Table of Contents
In order to be the glue or backbone of a bunch of web tools, it's necessary to have a generalized way for different pieces of webseer talk to each other. I chose to implement this backbone as a model transformation metaphor. webseer in a very general way is responsible for taking a URI that represents a data abstraction, generating an initial model for that data, transforming that model to other models, and then doing something with those models. For example, one thing webseer was built to do (an application, not an architectural requirement) was perform web surveys. It takes lists of URLs of HTML documents, generates HTML DOM models, converts them to other models (like standard text models), and then generates a set of numerical features that represents the web page.
To use webseer, its not necessary to embrace all these steps. For instance, if you just want a really easy way to get a DOM model from a URL, you can just ignore the extra transformation steps that are possible.
The main extension points or constructs in webseer represent each of the general steps described above:
This is responsible for the IO in webseer. Concretely, this means it can take a data URI and generate bytes that are then used to generate a model. In webseer's current incarnation, it wraps/extends the Apache Nutch framework. After spending much time worrying about IO issues by implementing my own IO plugins, I realized that Nutch had a very extensible plugin architecture of its own so I embraced this architecture and extended it.
The fetcher can be used standalone in a very simple way:
FetcherUtil fetcher = new FetcherUtil(conf); Content content = fetcher.fetch(url);
If you know Nutch at all, you can see that this format steals directly from its syntax and style. Event the Content class is a Nutch class. There are plans to abstract this out a bit, but for now it serves its purpose.
This webseer construct is responsible for turning raw bytes into a model. Technically speaking, a byte array is a model of its own, so this is really just a special case of a transformation that happens to be the first. A person can either request a particular generator to be used on content or let webseer try to figure it out for you from the content. Generally speaking, if you use a generator directly, you want your output in a particular format, so let's show you an example of turning the previous content into an HTML DOM model:
GeneratorUtil generator = new GeneratorUtil(conf); HTMLDocument document = (HTMLDocument) generator.generate(content, "HTML");
Pretty easy, isn't it? webseer tries to be really powerful if you desire it, but really easy if you just want to trust its magic.
Sometimes the model that the content is naturally in is not really how you want it. One basic example would be if you want to see the HTML page as a bunch of text. Why would you want to write your own text stripper when hundreds of people have already written them before? webseer comes with one so can transform a HTML model into a text model:
TransformerUtil transformer = new TransformerUtil(conf); TextSource text = (TextSource) transformer.transform(document, "HTML", "Text");
This step is a little more magical than even the last one.
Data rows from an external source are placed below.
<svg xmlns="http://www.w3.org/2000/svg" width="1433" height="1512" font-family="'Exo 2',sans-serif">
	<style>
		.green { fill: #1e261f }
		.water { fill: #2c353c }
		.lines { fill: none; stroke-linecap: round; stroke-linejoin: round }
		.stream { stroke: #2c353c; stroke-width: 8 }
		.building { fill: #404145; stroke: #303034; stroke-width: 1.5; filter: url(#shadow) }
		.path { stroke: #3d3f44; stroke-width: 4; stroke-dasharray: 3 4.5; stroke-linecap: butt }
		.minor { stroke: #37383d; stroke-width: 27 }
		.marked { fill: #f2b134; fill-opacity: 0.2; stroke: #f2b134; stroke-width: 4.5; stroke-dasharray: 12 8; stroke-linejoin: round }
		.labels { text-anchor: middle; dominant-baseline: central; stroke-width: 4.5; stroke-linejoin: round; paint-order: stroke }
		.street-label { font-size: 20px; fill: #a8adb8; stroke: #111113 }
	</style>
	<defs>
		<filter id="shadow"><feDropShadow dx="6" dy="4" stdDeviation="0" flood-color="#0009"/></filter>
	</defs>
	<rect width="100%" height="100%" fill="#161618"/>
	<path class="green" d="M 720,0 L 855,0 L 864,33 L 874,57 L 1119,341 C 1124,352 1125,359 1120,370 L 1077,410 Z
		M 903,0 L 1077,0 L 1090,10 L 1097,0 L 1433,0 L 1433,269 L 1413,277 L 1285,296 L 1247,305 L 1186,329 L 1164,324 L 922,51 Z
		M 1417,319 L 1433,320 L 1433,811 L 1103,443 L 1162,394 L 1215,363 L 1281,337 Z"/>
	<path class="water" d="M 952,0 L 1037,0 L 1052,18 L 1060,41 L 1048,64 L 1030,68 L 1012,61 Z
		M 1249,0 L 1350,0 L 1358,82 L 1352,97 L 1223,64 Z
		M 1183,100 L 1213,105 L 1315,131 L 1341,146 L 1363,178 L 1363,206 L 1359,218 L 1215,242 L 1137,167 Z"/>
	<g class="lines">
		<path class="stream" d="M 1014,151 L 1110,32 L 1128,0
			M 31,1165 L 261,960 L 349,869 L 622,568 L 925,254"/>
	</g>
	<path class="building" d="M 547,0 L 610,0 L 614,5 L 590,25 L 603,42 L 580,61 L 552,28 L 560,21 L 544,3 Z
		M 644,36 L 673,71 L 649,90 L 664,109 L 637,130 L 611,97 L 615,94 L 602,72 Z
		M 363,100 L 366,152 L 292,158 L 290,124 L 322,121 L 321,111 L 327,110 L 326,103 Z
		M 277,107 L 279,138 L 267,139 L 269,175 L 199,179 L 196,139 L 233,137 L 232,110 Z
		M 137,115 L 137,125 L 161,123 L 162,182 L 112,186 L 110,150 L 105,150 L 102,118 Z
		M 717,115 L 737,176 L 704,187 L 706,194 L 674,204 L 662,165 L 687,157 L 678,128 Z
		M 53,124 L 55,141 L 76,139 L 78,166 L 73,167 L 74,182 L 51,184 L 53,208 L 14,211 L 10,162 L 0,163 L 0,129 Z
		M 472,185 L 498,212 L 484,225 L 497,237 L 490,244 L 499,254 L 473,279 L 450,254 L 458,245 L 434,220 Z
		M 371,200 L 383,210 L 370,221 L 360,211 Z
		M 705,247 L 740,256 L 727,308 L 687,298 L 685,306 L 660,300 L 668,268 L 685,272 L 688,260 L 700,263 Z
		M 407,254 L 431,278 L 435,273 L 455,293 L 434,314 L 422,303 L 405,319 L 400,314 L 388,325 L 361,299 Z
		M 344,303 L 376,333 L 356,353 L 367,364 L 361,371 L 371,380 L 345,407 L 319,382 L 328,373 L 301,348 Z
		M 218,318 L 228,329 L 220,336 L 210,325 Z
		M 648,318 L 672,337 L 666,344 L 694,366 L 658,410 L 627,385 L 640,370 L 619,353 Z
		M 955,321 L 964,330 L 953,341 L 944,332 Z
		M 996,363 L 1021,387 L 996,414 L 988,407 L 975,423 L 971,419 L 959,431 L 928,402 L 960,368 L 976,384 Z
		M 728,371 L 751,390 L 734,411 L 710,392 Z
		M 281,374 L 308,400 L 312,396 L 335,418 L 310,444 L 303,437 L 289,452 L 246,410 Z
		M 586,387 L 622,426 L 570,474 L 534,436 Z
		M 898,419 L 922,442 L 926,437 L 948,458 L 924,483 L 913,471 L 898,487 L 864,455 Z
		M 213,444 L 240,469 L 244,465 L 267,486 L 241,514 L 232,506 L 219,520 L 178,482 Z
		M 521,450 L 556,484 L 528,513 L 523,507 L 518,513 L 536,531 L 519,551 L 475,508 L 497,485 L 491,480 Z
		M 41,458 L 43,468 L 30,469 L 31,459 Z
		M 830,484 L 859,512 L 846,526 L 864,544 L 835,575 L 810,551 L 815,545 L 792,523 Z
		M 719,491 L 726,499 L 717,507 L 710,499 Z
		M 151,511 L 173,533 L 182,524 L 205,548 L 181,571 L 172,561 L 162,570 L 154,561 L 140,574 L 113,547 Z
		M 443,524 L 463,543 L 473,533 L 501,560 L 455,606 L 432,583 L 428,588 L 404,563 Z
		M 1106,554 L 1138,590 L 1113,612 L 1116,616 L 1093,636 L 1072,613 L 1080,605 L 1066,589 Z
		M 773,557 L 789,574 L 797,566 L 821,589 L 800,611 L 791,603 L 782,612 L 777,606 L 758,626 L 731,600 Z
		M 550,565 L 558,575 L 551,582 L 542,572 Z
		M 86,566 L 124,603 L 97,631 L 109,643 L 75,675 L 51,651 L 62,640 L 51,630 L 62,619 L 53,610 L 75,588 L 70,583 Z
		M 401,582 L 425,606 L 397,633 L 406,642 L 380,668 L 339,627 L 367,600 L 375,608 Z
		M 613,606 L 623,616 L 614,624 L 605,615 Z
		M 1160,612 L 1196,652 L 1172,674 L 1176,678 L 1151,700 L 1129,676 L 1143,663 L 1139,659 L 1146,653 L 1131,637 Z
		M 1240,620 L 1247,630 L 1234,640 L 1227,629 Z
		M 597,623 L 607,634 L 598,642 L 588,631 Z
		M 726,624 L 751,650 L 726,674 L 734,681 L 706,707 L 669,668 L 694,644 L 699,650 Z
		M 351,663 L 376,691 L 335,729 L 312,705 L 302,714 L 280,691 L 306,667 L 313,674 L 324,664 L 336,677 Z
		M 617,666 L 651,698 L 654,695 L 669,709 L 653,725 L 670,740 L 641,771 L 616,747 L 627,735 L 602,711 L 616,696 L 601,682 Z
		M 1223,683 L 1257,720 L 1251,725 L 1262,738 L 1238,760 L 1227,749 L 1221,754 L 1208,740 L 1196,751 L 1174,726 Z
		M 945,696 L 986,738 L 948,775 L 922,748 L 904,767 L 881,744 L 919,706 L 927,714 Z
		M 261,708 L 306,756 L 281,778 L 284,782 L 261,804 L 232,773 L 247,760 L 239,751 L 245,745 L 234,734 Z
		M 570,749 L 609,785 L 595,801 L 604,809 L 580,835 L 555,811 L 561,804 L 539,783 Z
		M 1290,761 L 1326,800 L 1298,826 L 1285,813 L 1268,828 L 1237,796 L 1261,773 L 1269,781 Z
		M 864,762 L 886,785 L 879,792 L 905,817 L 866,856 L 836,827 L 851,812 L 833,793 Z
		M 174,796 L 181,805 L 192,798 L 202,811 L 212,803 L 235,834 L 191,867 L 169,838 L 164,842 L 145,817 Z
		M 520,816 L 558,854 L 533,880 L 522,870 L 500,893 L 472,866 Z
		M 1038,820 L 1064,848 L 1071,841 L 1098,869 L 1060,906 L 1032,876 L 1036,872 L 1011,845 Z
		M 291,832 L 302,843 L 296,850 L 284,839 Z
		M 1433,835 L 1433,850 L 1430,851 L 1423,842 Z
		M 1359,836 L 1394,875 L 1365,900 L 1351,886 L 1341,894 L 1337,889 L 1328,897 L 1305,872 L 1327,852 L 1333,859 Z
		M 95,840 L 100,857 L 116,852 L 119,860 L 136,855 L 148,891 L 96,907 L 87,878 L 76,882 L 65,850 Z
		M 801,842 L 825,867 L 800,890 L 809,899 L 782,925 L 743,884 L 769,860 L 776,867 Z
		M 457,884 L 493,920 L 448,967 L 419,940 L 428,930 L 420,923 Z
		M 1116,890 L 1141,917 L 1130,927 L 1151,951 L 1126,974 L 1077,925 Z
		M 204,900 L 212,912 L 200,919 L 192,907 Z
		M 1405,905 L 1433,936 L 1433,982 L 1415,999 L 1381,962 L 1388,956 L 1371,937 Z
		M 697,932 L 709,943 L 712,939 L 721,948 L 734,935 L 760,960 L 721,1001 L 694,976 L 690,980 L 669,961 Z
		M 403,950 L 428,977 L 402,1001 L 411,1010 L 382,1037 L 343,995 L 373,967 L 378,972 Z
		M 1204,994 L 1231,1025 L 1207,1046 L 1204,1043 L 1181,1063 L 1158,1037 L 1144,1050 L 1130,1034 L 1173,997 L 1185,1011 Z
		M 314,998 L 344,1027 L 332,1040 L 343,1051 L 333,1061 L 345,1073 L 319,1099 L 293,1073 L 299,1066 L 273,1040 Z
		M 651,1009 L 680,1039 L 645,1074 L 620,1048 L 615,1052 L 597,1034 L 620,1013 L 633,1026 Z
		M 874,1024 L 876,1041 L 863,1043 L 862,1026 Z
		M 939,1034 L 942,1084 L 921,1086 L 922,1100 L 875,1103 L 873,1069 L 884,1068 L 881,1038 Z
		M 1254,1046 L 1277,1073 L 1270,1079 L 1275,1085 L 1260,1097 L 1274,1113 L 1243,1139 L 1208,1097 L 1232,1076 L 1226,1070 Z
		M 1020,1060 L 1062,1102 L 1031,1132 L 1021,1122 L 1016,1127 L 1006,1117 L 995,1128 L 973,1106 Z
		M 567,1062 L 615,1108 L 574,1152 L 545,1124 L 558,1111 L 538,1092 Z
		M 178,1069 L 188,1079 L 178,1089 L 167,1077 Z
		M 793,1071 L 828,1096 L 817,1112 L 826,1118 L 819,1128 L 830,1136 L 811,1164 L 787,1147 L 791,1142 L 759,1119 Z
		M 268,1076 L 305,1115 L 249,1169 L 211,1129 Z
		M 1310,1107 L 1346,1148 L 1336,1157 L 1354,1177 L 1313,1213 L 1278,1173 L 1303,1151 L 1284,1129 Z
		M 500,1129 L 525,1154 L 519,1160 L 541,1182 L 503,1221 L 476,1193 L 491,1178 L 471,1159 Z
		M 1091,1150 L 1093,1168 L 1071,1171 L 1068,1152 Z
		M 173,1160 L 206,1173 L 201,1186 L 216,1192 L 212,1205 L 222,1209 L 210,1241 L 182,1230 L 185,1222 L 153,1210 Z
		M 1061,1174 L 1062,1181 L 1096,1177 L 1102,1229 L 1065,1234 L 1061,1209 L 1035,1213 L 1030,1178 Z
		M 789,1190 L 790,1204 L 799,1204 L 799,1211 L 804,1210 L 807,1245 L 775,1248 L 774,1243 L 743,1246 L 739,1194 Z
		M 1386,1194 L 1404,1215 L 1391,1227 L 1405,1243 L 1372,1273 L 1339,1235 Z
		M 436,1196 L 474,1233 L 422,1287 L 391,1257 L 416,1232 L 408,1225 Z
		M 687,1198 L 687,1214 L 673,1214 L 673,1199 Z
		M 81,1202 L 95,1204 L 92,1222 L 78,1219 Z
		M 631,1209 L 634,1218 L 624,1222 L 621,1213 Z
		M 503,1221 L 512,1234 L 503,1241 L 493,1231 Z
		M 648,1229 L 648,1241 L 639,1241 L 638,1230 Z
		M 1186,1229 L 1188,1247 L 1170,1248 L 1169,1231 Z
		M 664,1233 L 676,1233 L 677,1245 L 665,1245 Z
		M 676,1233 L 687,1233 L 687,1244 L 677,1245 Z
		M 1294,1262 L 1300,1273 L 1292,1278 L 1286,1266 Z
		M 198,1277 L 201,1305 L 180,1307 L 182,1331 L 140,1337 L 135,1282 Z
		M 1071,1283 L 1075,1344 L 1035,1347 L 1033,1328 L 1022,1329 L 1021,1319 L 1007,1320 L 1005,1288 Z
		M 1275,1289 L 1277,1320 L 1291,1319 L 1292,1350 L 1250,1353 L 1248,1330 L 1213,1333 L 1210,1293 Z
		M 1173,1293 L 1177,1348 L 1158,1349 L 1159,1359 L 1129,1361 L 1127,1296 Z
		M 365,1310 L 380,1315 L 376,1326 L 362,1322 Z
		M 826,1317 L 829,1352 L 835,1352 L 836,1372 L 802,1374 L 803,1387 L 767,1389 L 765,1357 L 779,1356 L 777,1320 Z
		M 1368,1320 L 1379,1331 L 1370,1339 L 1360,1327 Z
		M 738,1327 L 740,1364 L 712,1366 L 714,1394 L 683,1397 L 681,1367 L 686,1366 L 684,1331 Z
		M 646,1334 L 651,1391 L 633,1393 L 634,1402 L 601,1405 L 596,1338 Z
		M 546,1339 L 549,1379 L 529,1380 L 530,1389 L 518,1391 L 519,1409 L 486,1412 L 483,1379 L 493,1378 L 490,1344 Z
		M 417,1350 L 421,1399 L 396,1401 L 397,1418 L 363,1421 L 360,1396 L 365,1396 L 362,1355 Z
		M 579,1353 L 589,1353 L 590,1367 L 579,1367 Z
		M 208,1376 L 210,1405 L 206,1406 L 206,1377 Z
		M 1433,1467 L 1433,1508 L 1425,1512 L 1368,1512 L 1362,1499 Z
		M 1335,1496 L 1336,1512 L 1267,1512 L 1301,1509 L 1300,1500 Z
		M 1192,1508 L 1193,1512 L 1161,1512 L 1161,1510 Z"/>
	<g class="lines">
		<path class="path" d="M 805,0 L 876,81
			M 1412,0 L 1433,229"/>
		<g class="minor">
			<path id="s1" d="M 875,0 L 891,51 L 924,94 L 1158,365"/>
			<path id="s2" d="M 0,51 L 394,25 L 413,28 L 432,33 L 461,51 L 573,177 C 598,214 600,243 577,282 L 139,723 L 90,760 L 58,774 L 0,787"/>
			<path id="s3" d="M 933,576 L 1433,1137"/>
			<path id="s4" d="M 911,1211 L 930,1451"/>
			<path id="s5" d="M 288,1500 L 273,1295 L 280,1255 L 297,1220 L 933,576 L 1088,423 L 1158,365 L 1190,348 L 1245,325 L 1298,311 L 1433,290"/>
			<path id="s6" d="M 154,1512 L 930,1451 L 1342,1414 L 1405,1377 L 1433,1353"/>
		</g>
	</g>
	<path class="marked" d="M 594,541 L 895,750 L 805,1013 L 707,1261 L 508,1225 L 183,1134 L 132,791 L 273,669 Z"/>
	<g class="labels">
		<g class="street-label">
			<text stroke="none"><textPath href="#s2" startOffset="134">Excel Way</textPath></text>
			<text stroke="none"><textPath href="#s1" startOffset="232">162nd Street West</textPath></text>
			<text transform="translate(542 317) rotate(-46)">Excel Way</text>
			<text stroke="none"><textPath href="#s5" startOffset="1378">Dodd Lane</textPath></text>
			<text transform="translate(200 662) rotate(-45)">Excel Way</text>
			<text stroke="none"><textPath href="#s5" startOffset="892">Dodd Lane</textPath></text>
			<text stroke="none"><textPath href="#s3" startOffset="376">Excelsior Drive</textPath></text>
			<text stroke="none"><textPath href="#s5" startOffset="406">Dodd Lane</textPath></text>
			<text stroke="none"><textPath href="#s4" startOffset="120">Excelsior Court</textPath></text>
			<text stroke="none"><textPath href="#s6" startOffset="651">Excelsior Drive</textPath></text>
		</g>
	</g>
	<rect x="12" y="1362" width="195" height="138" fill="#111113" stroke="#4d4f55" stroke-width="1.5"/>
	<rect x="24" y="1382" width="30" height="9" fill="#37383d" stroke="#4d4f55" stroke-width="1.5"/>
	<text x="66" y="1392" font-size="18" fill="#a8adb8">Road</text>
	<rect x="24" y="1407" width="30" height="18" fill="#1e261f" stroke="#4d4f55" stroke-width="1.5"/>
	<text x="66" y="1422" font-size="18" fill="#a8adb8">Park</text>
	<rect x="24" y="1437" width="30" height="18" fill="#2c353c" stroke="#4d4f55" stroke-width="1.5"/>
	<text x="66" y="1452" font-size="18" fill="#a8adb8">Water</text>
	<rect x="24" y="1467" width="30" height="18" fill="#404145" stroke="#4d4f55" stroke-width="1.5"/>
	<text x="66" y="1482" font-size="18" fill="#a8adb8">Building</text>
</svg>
You can see that we had to tell webseer what type of model the input was in. That's because webseer is very anti-typing. Models don't carry with them information about what they are. This is a very powerful concept in theory because it allows us to generalize a transformation process to a bunch of different forms of input.
Another thing that is glazed over here is that transformations are actually a many-to-many relationship. A single model can be transformed into multiple models or many models can be consolidated into a single model. This makes transformation an almost too powerful step. Many operations can be turned into model transformations.
This may be a bit more than most people need, but several applications of webseer rely on generating features from a data source. This is just map of feature names to feature values, which are often numerical measurements. They can be generated from any model similarly to how a model is transformed (in a sense, it's just a special case of model transformation):
FeatureExtractorUtil extractor = new FeatureExtractorUtil(conf); FeatureRecord record = extractor.extract(text, "Text");
This would return to us every measurement that webseer can generate about that particular text model.